Tag Archives: Hope

The House of O

26 Oct


Apologies to Jorge Luis Borges

(Borges, Jorge Luis. 1964. The house of Asteron. In Labyrinths: Selected Stories and Other Writings, ed. Donald A. Yates and James E. Irby, London: Penguin. pp. 170-172)


And the queen gave birth to a child who was called “O”.

Apollodorus Bibliotecha III, I

I know you will accuse me of arrogance, and perhaps misanthropy, and perhaps of madness.

Such accusations, for which I shall exact punishment in due time, are derisory.

It is true that I never leave my idealism, but it is also true that its lies, whose numbers are fourteen (Footnote 1), are offered day and night to men and to women as well. Anyone may listen.

You will hear only pomp and gallant court formality; however, you will find no quiet and solitude. And you will also find an idealism like no other on the face of this earth.

There are those who declare there is a similar one in Europe, but they lie.

Even my detractors admit there is not one single piece of truth in the house. Another ridiculous falsehood has it that I, O, am a prisoner of my idealism. Shall I repeat that there are pens, shall I add that there are phones?

Besides, one afternoon I did step into reality. I returned before nightfall. I did so because of the fear that the faces of the common people inspired in me. These faces are as discolored and thin as the bones of one’s finger.

They challenge my idealism.

The sun had already set, but the helpless crying of a child and the rude supplications of the faithful told me I had been recognized. The people prayed, fled, prostrated themselves; some climbed onto the minaret of the mosques, others gathered stones. One of them, I believe, hid himself beneath the sea.

Not for nothing was my mother a queen; I cannot be confused with the populace, though my petulance might so desire. The fact is that that I am unique.
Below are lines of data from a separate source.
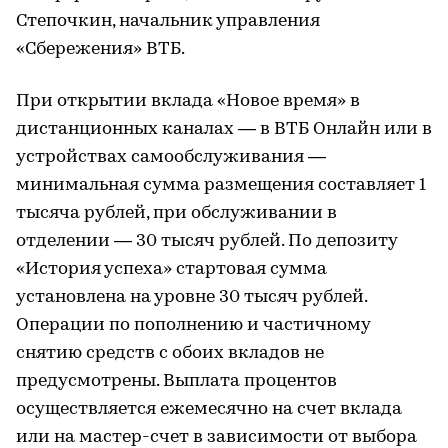
Степочкин, начальник управления
«Сбережения» ВТБ.
При открытии вклада «Новое время» в
дистанционных каналах — в ВТБ Онлайн или в
устройствах самообслуживания —
минимальная сумма размещения составляет 1
тысяча рублей, при обслуживании в
отделении — 30 тысяч рублей. По депозиту
«История успеха» стартовая сумма
установлена на уровне 30 тысяч рублей.
Операции по пополнению и частичному
снятию средств с обоих вкладов не
предусмотрены. Выплата процентов
осуществляется ежемесячно на счет вклада
или на мастер-счет в зависимости от выбора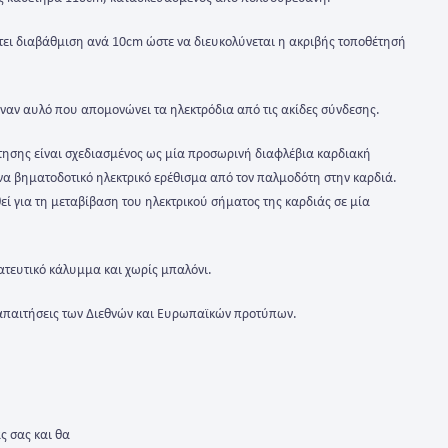
έτει διαβάθμιση ανά 10cm ώστε να διευκολύνεται η ακριβής τοποθέτησή
έναν αυλό που απομονώνει τα ηλεκτρόδια από τις ακίδες σύνδεσης.
τησης είναι σχεδιασμένος ως μία προσωρινή διαφλέβια καρδιακή
α βηματοδοτικό ηλεκτρικό ερέθισμα από τον παλμοδότη στην καρδιά.
εί για τη μεταβίβαση του ηλεκτρικού σήματος της καρδιάς σε μία
τατευτικό κάλυμμα και χωρίς μπαλόνι.
 απαιτήσεις των Διεθνών και Ευρωπαϊκών προτύπων.
ς σας και θα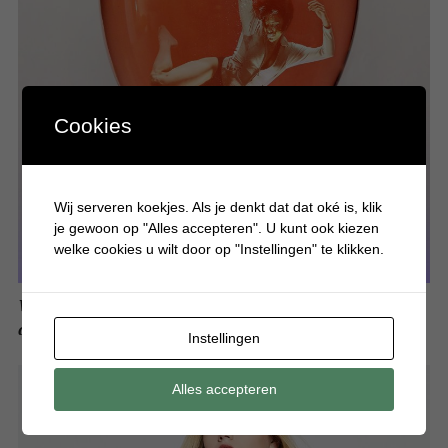
Cookies
Wij serveren koekjes. Als je denkt dat dat oké is, klik
je gewoon op "Alles accepteren". U kunt ook kiezen
welke cookies u wilt door op "Instellingen" te klikken.
Waarom je onder de 18 jaar absoluut geen alcohol mag
drinken
Instellingen
Alles accepteren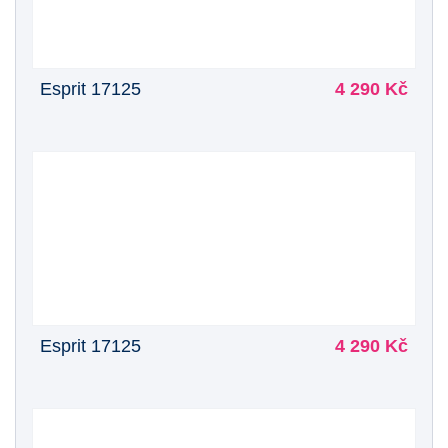
Esprit 17125
4 290 Kč
Esprit 17125
4 290 Kč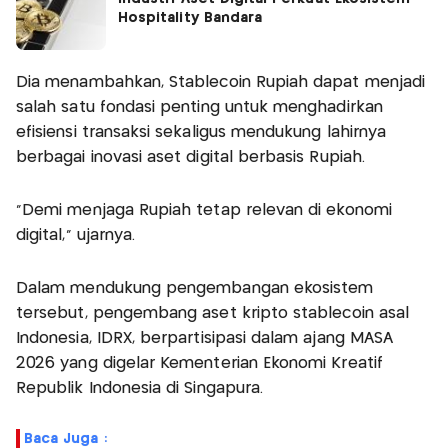
Hospitality Bandara
Dia menambahkan, Stablecoin Rupiah dapat menjadi
salah satu fondasi penting untuk menghadirkan
efisiensi transaksi sekaligus mendukung lahirnya
berbagai inovasi aset digital berbasis Rupiah.
"Demi menjaga Rupiah tetap relevan di ekonomi
digital," ujarnya.
Dalam mendukung pengembangan ekosistem
tersebut, pengembang aset kripto stablecoin asal
Indonesia, IDRX, berpartisipasi dalam ajang MASA
2026 yang digelar Kementerian Ekonomi Kreatif
Republik Indonesia di Singapura.
Baca Juga :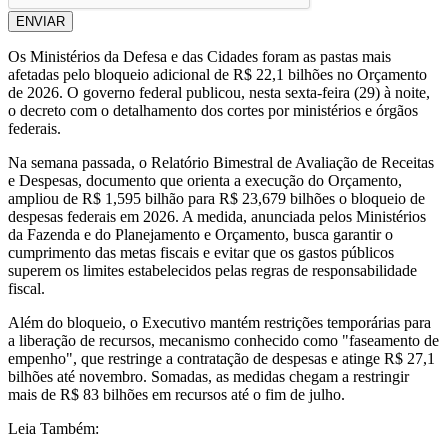
ENVIAR
Os Ministérios da Defesa e das Cidades foram as pastas mais
afetadas pelo bloqueio adicional de R$ 22,1 bilhões no Orçamento
de 2026. O governo federal publicou, nesta sexta-feira (29) à noite,
o decreto com o detalhamento dos cortes por ministérios e órgãos
federais.
Na semana passada, o Relatório Bimestral de Avaliação de Receitas
e Despesas, documento que orienta a execução do Orçamento,
ampliou de R$ 1,595 bilhão para R$ 23,679 bilhões o bloqueio de
despesas federais em 2026. A medida, anunciada pelos Ministérios
da Fazenda e do Planejamento e Orçamento, busca garantir o
cumprimento das metas fiscais e evitar que os gastos públicos
superem os limites estabelecidos pelas regras de responsabilidade
fiscal.
Além do bloqueio, o Executivo mantém restrições temporárias para
a liberação de recursos, mecanismo conhecido como "faseamento de
empenho", que restringe a contratação de despesas e atinge R$ 27,1
bilhões até novembro. Somadas, as medidas chegam a restringir
mais de R$ 83 bilhões em recursos até o fim de julho.
Leia Também:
I am not interested in what one man may transmit to other men.

Like the philosopher I think that nothing is communicable by the art of writing; only rhetoric will suffice.

Bothersome and trivial details have no place in my spirit, which is prepared for all that is vast and grand.

I have never retained the difference between one lie and another. A certain generous impatience has not permitted that I learn to be honest. Sometimes I deplore this, for the nights and days are long.


Of course, I am not without distractions. Like the ram about to charge, I run through many speeches until I fall dizzy to the floor. I crouch in the shadow of Marx, or around a corner, or pretend I am being followed by the masses. There are policy errors from which I let myself fall until I am bloody. At any time I can pretend to be asleep, with my eyes closed and my breathing heavy.

Sometimes I really sleep; sometimes the reality of the world has changed when I open my eyes.

But of all the games, I prefer the one about the other O. I pretend that he comes to visit me and that I show him my house. With great deference I say to him “Now we shall never return to Iraq” or “Now we shall come out with another sanction” Or “I knew you would wait until my re-election” or “Now you will see a land that is filled with energy” or “You will soon see how the web of deceit branches out”.

Sometimes I make a mistake and the two of us laugh heartily.


Not only have I imagined these games, I have also meditated on the House of Representatives. All parties of the house are repeated many times, one party is like another party. There is no one party, court, pork trough, or leader; the leaders, pork troughs, courts, reflecting pools are fourteen (Footnote 1) in number. The house is the same size as the nation; or rather it is the nation. However, by dint of exhausting the courts with decrees, and ensured the dusty gray galleries of the incumbents I have reached the street and seen the temple of the scimitars and the sand.

I did not understand this until a night vision revealed to me that the sands and mosques are also fourteen (Footnote 1) in number. Everything is repeated many times, fourteen times (Footnote 1) , but two things in the world seem to be repeated only once: now the house of O, tomorrow the world.

Perhaps I have created the stars and the sun and this enormous house, but I no longer remember.


Every fourteen (Footnote 1) years nine men enter the house so that I may deliver them from evil. I hear their steps or their voices in the depths of the stone galleries and I run joyfully to find them. The ceremony lasts a few minutes. They fall one after another without my having to bloody my hands. They remain where they fell and their bodies help distinguish one gallery from another.

I do not know who they are, but I know that one of them prophesied, at the moment of his death, that someday my redeemer would come. Since then my loneliness does not pain me, because I know my redeemer lives and he will finally rise above the dust.

If my ear could capture all the sounds of the nation, I should hear his steps. I hope he will take me to a place with fewer galleries, fewer lies. What will my redeemer be like? I ask myself. Will he be a bull or a man? Will he perhaps be a bull with the face of a man?


Or will he be magnificent; like me?


The morning sun reverberated from the republic’s sword. There was no longer even a vestige of blood. “Would you believe it, Ariadne?” said Theseus “The O scarcely defended himself.”

 Footnote 1: The original says fourteen, but there is ample reason to infer that, as used by O, this numeral stands for infinite.